Write out, word for word, every line in the data below from the one containing "Jo Drudge, Treasurer" to the one containing "IV. Consideration of", both of them included.
= = = =
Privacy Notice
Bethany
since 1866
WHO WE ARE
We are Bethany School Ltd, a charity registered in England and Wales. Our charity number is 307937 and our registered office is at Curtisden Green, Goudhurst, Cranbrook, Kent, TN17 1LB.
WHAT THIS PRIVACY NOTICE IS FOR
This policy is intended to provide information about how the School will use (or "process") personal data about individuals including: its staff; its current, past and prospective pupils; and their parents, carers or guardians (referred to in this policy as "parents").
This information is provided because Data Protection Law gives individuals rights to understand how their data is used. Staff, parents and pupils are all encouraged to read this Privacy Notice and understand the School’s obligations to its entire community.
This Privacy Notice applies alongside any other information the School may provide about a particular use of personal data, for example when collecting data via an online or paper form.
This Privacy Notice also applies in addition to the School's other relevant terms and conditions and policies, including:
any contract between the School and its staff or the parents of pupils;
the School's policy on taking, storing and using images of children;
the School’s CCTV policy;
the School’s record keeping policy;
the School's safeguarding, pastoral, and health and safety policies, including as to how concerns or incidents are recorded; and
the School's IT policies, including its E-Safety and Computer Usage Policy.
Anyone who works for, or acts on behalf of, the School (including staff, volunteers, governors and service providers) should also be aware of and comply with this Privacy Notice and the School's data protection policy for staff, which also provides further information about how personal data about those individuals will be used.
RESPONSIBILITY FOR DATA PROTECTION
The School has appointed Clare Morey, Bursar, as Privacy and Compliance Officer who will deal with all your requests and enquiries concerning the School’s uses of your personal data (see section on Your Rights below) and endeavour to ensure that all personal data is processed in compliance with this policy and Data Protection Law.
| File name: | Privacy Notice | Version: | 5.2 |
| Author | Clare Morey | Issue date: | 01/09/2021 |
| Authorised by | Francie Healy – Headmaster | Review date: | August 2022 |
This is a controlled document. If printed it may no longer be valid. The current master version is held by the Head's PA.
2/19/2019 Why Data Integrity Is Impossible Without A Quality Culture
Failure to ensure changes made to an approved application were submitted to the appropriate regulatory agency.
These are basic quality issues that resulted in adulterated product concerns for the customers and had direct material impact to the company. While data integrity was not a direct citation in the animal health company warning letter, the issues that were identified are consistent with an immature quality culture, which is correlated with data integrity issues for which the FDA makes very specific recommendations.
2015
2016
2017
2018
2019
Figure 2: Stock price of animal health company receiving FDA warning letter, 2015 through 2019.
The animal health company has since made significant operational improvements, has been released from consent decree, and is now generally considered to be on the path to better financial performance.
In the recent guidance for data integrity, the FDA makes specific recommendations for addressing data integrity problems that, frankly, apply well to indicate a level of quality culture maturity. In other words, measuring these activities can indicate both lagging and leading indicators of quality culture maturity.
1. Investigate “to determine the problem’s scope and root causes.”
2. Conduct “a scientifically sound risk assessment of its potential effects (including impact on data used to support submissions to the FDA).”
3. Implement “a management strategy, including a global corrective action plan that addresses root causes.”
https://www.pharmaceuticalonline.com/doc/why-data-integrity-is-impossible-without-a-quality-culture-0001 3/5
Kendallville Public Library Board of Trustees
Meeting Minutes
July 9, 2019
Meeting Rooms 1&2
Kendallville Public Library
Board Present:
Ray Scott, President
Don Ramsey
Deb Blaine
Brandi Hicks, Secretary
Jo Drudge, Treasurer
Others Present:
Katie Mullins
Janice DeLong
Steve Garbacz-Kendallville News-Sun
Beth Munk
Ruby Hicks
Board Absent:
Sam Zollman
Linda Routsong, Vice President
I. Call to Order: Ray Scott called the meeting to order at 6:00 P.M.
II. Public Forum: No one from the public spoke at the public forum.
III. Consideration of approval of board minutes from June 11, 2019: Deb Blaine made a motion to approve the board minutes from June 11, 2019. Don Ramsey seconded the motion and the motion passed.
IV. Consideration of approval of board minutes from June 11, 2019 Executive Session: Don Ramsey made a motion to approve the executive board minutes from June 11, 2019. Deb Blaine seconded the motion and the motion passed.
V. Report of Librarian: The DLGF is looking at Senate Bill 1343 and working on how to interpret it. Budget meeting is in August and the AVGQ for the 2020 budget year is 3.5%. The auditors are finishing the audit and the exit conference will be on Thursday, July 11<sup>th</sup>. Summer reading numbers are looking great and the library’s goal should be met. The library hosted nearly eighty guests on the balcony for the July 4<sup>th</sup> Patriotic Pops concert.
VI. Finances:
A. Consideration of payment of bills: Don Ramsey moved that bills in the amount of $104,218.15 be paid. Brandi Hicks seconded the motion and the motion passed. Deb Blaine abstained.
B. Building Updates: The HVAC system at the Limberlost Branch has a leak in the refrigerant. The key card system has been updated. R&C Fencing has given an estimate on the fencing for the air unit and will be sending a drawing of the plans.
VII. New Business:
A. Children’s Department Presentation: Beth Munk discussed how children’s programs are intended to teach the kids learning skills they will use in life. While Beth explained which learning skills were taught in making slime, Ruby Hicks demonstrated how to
= = = =
FINISHED TASK -
Jo Drudge, Treasurer
Others Present:
Katie Mullins
Janice DeLong
Steve Garbacz-Kendallville News-Sun
Beth Munk
Ruby Hicks
Board Absent:
Sam Zollman
Linda Routsong, Vice President
I. Call to Order: Ray Scott called the meeting to order at 6:00 P.M.
II. Public Forum: No one from the public spoke at the public forum.
III. Consideration of approval of board minutes from June 11, 2019: Deb Blaine made a motion to approve the board minutes from June 11, 2019. Don Ramsey seconded the motion and the motion passed.
IV. Consideration of approval of board minutes from June 11, 2019 Executive Session: Don Ramsey made a motion to approve the executive board minutes from June 11, 2019. Deb Blaine seconded the motion and the motion passed.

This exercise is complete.